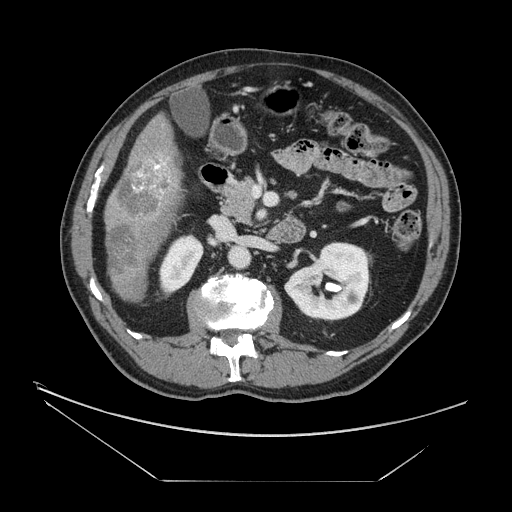
Contrast-enhanced abdominal CT, one axial slice. Slice 64 of 161 in the series (ordered by position). Reconstruction kernel STANDARD. 120 kVp. Intravenous contrast given. Soft-tissue window (W 400 / L 40 HU). 512 × 512 image matrix. From the clinical record (not read from this slice): patient: male, age 62 years at operation; diagnosis: colorectal cancer liver metastases, imaged before liver resection; multiple liver metastases: yes; largest metastasis: 4.2 cm.
Annotated regions visible in this slice (expert manual segmentation):
- liver: bounding box (x1, y1, x2, y2) in pixels: (105, 116, 184, 302)
- portal vein (with intrahepatic branches): (134, 158, 170, 199)
- liver metastasis: (108, 226, 139, 276)
- liver metastasis: (116, 159, 172, 222)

************

◆ Your task ◆
Each line above must be set down exactly, though no picture should be carried over.

◆ Answer box ◆
Contrast-enhanced abdominal CT, one axial slice. Slice 64 of 161 in the series (ordered by position). Reconstruction kernel STANDARD. 120 kVp. Intravenous contrast given. Soft-tissue window (W 400 / L 40 HU). 512 × 512 image matrix. From the clinical record (not read from this slice): patient: male, age 62 years at operation; diagnosis: colorectal cancer liver metastases, imaged before liver resection; multiple liver metastases: yes; largest metastasis: 4.2 cm.
Annotated regions visible in this slice (expert manual segmentation):
- liver: bounding box (x1, y1, x2, y2) in pixels: (105, 116, 184, 302)
- portal vein (with intrahepatic branches): (134, 158, 170, 199)
- liver metastasis: (108, 226, 139, 276)
- liver metastasis: (116, 159, 172, 222)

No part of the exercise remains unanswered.